So, one thing you can try is to give yourself a drink total before you head out, so you know to stop once you’ve hit your cap. (If you regularly find yourself making excuses to go past that limit or don’t feel capable of stopping once you reach it, we’ll discuss that later.) Having a full glass of water after each alcoholic drink is another way to be mindful of your pace. You’ll also stay hydrated as a bonus, which can help reduce your risk of a bad hangover.
2. Your drinking tolerance might feel totally different.
Anyone can find themselves in a risky situation if they’re not aware of how drinking more or less has changed their tolerance, which signals the level of “drunk” they’re accustomed to after having a certain amount of alcohol.
“If you started drinking more during the pandemic, your tolerance to alcohol may have increased,” Dr. Fernandez says. “People sometimes rely on their own perception of how intoxicated they are but the more tolerant you are, the less you feel the intoxicating effects that can impair driving.” That’s why it’s more important than ever to have a transportation plan in place if you’re drinking away from home—rideshare, public transit, or a DD—so that you don’t feel tempted to drive if you “feel” OK.
If you cut back during the pandemic, your tolerance may have decreased, meaning you might feel the effects of that second drink a lot faster. In this situation, it’s important to be especially aware when drinking in new settings and to take it more slowly than you normally would so that you don’t accidentally get sick or maybe do something else that you might regret. (Again, going in with a plan for spacing out drinks and imbibing slowly is huge here.)
3. You might feel some anxiety around drinking and socializing.
We’re all so used to staying at home now, so it’s understandable to feel a bit of anxiety in social situations. With that, you may find yourself drinking more than you normally do so you don’t feel awkward making small talk with people you don’t know well or haven’t seen in a while. If that’s the case, then you may want to think about what scenarios you’re comfortable socializing in while sober. For now, maybe you feel better hanging out with just a few friends and going for a bike ride together. Over time, as things continue to reopen, you may feel more excited about going out and seeing more people, diffusing the need to use alcohol as a crutch in those moments.
However, you might completely avoid social situations involving alcohol if you’ve been drinking less for the past year, because it feels awkward being the only one who’s not drinking or having to explain to others why you’re not. But you shouldn’t let that stop you from having fun!
“You don’t want to think about it so much that you paralyze yourself and can’t go out and have a good time,” Alexander Hubbell4, M.D., M.P.H., an assistant professor of family medicine at the University of Minnesota Medical School and program director of Addiction Medicine and Outpatient Substance Use Disorder Services at MHealth Fairview, tells SELF. If that sounds familiar, before going out with friends, try setting the boundary that you will not drink if you don’t want to. You may find it helpful to order seltzer water with lime or a mocktail so you’re holding something and sipping something along with others. Over time, you will hopefully feel more relaxed about it and feel less pressure to drink.

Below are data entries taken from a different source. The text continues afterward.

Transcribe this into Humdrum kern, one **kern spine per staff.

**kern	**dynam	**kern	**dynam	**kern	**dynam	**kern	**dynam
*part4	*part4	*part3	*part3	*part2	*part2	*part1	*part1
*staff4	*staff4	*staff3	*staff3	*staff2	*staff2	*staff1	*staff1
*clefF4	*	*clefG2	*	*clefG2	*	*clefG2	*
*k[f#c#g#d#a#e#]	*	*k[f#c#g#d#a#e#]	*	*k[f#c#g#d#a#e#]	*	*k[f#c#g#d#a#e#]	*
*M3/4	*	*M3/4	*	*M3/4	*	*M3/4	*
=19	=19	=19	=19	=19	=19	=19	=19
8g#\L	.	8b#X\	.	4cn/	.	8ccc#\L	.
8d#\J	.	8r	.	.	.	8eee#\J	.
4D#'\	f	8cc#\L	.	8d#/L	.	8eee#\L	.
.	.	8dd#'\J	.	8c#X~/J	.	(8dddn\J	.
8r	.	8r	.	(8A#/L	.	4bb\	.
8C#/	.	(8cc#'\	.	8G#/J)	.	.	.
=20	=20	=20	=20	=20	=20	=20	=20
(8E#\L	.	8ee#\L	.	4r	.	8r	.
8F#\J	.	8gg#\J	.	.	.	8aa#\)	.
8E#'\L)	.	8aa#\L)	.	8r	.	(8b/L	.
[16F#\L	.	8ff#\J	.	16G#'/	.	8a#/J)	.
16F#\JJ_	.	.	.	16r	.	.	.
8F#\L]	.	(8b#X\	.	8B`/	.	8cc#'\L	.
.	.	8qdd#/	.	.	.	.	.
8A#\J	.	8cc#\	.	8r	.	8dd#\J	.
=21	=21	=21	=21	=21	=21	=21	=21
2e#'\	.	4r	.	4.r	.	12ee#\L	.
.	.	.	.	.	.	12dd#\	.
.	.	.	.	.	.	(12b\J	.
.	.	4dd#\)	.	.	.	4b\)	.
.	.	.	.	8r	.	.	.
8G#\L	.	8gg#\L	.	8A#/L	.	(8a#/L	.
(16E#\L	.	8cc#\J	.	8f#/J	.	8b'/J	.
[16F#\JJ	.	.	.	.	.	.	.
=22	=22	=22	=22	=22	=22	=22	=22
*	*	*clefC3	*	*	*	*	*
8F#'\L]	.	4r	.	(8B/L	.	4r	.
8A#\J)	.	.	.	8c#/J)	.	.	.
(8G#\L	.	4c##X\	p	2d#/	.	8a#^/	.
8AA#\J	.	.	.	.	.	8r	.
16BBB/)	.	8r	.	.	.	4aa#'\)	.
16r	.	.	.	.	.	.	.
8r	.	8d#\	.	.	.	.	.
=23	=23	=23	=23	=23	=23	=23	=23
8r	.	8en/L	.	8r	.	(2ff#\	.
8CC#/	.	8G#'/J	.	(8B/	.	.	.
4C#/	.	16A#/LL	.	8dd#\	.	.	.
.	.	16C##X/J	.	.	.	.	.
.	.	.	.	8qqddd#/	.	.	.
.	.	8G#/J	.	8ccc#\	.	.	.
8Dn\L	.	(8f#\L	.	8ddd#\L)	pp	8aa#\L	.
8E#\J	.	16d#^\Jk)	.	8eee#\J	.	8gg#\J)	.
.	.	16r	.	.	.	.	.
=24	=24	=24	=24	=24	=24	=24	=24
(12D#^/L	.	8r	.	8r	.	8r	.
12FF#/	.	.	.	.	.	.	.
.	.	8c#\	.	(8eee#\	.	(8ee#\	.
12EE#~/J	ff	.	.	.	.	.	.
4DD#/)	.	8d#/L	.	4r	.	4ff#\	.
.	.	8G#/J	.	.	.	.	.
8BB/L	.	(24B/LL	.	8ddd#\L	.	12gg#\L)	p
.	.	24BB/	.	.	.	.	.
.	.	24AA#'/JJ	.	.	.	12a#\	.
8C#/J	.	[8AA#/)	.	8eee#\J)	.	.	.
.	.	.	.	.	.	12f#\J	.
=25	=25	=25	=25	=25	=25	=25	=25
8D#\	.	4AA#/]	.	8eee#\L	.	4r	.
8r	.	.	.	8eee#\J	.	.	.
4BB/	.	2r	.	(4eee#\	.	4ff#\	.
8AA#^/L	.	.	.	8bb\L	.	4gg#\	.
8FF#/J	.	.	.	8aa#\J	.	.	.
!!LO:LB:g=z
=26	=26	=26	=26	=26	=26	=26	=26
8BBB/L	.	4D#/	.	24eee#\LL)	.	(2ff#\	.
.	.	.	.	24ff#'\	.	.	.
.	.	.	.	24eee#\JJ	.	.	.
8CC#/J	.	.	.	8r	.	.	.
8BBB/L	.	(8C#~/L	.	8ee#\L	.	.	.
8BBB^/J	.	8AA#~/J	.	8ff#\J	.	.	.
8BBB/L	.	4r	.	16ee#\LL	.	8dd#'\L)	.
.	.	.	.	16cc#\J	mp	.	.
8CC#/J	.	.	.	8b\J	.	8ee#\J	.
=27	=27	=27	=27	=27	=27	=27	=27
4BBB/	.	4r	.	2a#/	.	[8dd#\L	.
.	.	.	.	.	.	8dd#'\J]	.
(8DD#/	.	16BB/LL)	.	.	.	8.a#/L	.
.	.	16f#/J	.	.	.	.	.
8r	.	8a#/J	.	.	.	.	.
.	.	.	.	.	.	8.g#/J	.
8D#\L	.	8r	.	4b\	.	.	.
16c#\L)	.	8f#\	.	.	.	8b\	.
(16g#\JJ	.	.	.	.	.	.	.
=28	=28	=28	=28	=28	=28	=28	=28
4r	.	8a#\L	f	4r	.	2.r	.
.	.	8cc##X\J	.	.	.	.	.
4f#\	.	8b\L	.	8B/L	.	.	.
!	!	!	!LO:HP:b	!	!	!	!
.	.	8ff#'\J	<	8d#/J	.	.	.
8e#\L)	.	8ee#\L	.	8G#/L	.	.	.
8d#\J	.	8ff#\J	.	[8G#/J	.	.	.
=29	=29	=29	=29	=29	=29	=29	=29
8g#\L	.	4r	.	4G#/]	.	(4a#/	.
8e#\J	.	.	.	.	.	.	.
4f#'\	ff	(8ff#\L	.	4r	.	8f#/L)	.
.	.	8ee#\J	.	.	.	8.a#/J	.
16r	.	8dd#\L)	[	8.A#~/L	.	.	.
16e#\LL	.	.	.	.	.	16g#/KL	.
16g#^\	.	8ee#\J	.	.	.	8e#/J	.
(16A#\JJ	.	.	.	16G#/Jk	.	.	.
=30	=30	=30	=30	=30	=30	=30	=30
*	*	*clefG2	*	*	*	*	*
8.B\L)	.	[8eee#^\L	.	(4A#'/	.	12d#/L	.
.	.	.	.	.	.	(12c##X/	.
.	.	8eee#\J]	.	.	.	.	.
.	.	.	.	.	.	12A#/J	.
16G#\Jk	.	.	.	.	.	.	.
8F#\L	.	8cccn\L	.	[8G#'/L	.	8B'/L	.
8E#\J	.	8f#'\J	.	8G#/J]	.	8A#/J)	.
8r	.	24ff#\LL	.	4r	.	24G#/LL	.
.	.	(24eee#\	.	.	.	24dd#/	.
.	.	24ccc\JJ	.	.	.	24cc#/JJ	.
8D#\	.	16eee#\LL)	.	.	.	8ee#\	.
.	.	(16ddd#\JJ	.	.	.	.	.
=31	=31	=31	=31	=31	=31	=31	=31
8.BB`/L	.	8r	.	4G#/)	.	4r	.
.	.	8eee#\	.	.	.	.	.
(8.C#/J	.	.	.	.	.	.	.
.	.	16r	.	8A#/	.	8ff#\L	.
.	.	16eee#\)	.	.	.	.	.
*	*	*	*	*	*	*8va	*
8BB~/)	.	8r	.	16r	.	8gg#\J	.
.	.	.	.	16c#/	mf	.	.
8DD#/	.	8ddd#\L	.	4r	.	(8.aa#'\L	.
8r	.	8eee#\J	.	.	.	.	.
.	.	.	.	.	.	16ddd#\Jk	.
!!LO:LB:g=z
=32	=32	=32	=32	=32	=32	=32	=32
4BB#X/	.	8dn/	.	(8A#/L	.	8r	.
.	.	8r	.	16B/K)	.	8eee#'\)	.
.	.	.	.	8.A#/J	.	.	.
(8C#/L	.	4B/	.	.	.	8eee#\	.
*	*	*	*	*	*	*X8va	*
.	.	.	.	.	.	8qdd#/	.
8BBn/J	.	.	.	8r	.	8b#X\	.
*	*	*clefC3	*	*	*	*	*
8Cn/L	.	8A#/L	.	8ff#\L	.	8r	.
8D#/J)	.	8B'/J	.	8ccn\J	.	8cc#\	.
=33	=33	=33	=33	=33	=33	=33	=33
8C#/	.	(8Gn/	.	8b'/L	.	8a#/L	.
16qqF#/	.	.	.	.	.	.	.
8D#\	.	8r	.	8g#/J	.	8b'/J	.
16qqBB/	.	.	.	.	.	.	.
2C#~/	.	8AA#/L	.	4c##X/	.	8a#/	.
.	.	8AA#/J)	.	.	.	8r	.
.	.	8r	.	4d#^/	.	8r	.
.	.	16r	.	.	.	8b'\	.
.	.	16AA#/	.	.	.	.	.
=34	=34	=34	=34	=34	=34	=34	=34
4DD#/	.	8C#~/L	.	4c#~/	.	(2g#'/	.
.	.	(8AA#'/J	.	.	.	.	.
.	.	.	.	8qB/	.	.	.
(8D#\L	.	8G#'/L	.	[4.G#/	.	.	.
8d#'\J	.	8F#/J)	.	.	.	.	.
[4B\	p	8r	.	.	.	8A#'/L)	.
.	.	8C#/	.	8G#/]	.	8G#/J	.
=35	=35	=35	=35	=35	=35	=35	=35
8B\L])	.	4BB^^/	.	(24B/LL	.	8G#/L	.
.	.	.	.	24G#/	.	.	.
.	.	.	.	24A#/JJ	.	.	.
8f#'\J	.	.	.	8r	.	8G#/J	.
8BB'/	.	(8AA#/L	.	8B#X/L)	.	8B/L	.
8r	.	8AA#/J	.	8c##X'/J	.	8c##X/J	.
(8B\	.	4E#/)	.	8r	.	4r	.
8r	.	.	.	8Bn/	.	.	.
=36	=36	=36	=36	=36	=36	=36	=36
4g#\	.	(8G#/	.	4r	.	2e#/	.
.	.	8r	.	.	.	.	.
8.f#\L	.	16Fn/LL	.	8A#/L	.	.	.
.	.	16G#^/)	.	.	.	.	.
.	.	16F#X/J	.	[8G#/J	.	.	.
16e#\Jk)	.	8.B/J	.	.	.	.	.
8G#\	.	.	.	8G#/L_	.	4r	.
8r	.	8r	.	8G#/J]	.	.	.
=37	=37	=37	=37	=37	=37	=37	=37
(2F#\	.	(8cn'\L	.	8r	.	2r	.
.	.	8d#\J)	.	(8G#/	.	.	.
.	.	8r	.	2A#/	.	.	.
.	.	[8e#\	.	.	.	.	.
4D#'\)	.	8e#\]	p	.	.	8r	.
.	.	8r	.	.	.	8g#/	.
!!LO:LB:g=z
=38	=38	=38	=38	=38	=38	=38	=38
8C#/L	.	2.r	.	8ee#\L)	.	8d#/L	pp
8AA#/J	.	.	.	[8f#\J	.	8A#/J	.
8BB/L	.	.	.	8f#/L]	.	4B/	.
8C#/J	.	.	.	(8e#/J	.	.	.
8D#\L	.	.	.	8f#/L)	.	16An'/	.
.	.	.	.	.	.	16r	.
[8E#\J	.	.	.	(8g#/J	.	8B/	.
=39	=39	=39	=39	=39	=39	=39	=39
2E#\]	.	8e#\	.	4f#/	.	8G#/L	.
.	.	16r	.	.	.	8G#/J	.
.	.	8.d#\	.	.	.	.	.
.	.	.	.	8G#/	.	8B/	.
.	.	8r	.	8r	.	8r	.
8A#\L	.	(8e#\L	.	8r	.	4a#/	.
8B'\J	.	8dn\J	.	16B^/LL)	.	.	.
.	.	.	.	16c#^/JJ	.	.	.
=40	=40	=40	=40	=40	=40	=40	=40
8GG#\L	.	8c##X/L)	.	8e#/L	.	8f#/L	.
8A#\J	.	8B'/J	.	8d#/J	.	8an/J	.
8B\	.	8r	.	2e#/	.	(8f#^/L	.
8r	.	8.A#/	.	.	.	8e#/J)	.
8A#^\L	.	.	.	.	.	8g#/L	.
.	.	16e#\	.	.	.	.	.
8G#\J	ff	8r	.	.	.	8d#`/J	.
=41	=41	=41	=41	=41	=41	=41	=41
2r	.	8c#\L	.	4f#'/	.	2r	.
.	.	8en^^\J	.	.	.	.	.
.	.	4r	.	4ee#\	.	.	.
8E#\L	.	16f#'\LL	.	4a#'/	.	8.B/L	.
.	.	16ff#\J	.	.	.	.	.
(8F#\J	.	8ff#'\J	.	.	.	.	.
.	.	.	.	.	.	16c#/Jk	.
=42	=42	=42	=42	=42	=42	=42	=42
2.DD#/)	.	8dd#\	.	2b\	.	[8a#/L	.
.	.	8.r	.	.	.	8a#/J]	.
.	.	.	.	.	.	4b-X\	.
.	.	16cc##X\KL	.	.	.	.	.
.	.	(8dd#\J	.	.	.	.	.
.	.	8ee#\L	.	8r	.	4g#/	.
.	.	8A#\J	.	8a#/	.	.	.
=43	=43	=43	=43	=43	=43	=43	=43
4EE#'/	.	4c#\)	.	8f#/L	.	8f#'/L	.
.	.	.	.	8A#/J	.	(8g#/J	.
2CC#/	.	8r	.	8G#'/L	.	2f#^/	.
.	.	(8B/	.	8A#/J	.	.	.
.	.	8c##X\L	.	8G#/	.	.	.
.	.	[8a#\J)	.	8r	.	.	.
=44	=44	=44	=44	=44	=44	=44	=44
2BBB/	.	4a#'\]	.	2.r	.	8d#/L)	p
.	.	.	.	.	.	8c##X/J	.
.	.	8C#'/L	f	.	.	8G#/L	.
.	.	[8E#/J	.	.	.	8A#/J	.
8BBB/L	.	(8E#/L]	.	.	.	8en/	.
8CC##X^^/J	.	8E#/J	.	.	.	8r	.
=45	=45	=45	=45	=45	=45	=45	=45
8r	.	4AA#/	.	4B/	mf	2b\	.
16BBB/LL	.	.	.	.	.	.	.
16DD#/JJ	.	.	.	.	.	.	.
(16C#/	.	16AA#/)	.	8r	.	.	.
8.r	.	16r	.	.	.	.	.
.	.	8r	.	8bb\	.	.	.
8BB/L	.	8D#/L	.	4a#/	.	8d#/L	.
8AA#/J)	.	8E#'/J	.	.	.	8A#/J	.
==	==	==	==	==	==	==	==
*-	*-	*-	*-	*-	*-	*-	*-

4. You might decide to stop drinking altogether.
If you cut back on drinking (or stopped entirely) when social events hit a halt, it may have come as a surprise that you really enjoy drinking less—or not at all. If you’ve been happier without the bar, then it could be the perfect time to create a new narrative for yourself, says Dr. Hubbell. That can be as simple as: “I can go out and enjoy my friends and not give in to the pressure to drink,” Dr. Hubbell says.